Airbus, Safran, Thales et Dassault font la manche pour sauver leurs sous-traitants

« Face à la perspective de dizaines de milliers de suppressions d’emplois chez leurs fournisseurs, les industriels de l’aérospatial appellent à un plan de soutien de plusieurs milliards d’euros. Plusieurs dizaines de PME sont au bord du gouffre », écrivait le journal économique Challenges le 6 mai. Selon lui, « le bain de sang » dans le secteur aéronautique aurait commencé avec les annonces massives de licenciements partout dans le monde : 13 000, 25 % des effectifs, chez le constructeur US Général Electric ; 8000 chez Rolls-Royce, 15 % des effectifs ; 16 000 chez Boeing, 10 % des effectifs… Airbus a réduit sa production de 30 %, et la baisse pourrait aller jusqu’à 50 %, menaçant quelques 50 000 emplois directs et indirects, dans la seule région d’Occitanie… 

« Un, deux ou trois milliards, je ne sais pas »

À cela s’ajoute, selon Éric Trappier, PDG de Dassault Aviation et président du Gifas, (groupement des industries françaises aéronautiques et spatiales chapeauté par Airbus, Safran, Thalès et Dassault), le fait que plusieurs dizaines de leurs fournisseurs seraient en grande difficulté, avec 200 000 salariéEs en chômage partiel.
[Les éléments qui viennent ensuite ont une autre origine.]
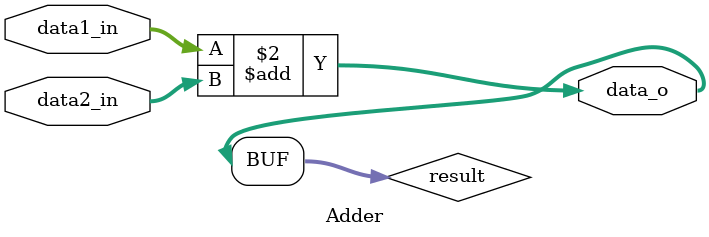
<source format=v>
module Adder
(
    data1_in,
    data2_in,
    data_o
);

input   [31:0]  data1_in;
input   [31:0]  data2_in;
output  [31:0]  data_o;

reg     [31:0]  result;

assign data_o = result;

always@(*) begin
    result = data1_in + data2_in;
end

endmodule

</source>
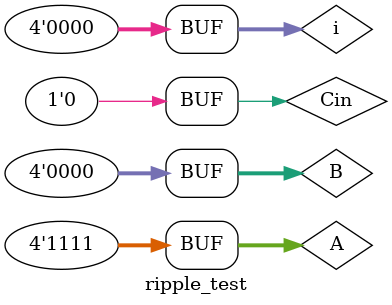
<source format=v>
`timescale 1ns / 1ps


module ripple_test;
reg [3:0] A,B;
reg Cin;
wire [3:0] S;
wire Cout;

reg[3:0] i=4'b0;

four_bit_ripple ripple_test_1(A,B,Cin,S,Cout);

initial begin
A    = 4'b0;
B    = 4'b0;
Cin  = 4'b0;

#100;

for (i=0;i<16;i=i+1) begin
   A=i;
   B=B+2;
   Cin=~Cin;
    #30;
    end
 


end

endmodule

</source>
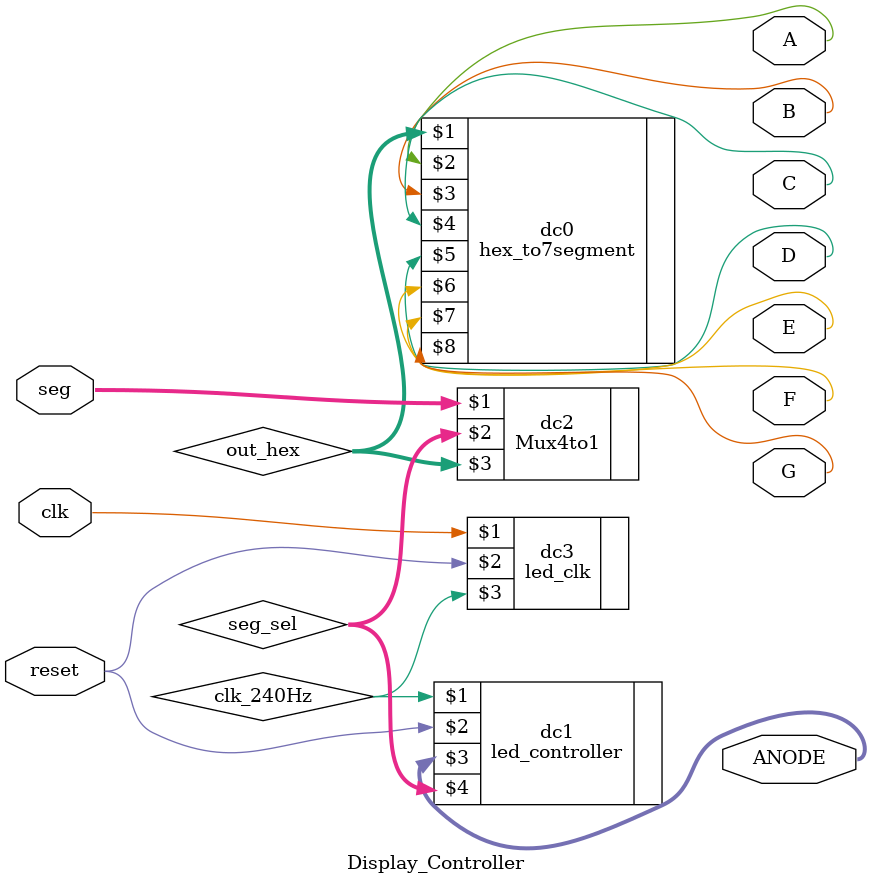
<source format=v>
`timescale 1ns / 1ps
module Display_Controller(clk, reset, seg, ANODE, A,B,C,D,E,F,G);

   input       clk, reset;       // on-board clock, and reset signal
   input    [15:0]    seg;       // Data to display on 7-segment display 

   output   A,B,C,D,E,F,G;       // 7-segment display elements
   output   [ 3:0]  ANODE;       // 4 Anodes of 7-segment display on board

   wire          clk_240Hz;      // Clock signal needed for displaying inputs
   wire     [1:0]  seg_sel;      // 7-segment selection using for constantly changing
                                 //    anode to display from right nodes to left nodes
   wire     [3:0]  out_hex;      // A 4-bit output to display on an anode
   
   // Hex to 7-segment
   // converting 4-bit to 7 bits representing
   // each element on the segment
   //
   //                     hex, a,b,c,d,e,f,g
   hex_to7segment dc0(out_hex, A,B,C,D,E,F,G);
   
   // LED Controller
   // A Finite State Machine(FSM) counting up states
   // and return to the initial state on seg_sel
   // to inform Multiplexer which inputs should be
   // selected in order to represent on display
   //
   //                        clk, reset, anode, seg_sel
   led_controller dc1 (clk_240Hz, reset, ANODE, seg_sel);

   // Multiplexer four to one
   // to select a 4-bit output from 4 of 4-bit intpus(16 bits of seg)
   // by seg_sel from led_controller
   //
   //            D,     sel,       Q
   Mux4to1 dc2(seg, seg_sel, out_hex);
   
   // Clock divider
   // generating slow frequency clock especially for this module
   //
   //          clk_in, reset, clk_out
   led_clk dc3(   clk, reset, clk_240Hz);
   
endmodule

</source>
Ces entreprises sont des rouages essentiels des « chaînes de valeur » dont les quatre larrons ont le contrôle et dont ils tirent leurs profits. La faillite d’une d’entre elles entraînerait une rupture des approvisionnements, paralysant l’ensemble de la production. 

Du coup, ils ont constitué un « comité commun », une « task force », pour « surveiller la santé de leurs sous-traitants comme le lait sur le feu » et se préparer à intervenir. Comme le dit E. Trappier, « Il va probablement y avoir une baisse des effectifs de la filière. Mais ce doit être une décroissance contrôlée : il faut garder l’outil vivant pour pouvoir remonter en puissance quand le marché repartira ». 

Pour « garder l’outil vivant », Safran va jusqu’à envisager de racheter certains de ses « petits fournisseurs qui ont des savoirfaire, technologies ou expertises critiques »… Mais c’est avant tout sur l’État que le Gifas compte pour financer l’affaire. « Le besoin n’a pas été complètement identifié, mais l’unité de mesure, c’est plutôt le milliard. Maintenant, est-ce que c’est un, deux ou trois milliards, je ne sais pas », raconte E. Trappier. Pour le patron de Safran, il s’agirait plutôt de dix milliards, « de quoi aider le secteur à passer un trou d’air d’une durée estimée de trois à cinq ans ». 

Quant à la façon dont les milliers de travailleurEs jetés à la rue au cours de cette « décroissance contrôlée » – si contrôle il y a – passeront le « trou d’air », cela ne concerne ni le Gifas, ni le journaliste de Challenges. Pour ce petit monde, le travail, c’est bien connu, n’est qu’une variable d’ajustement.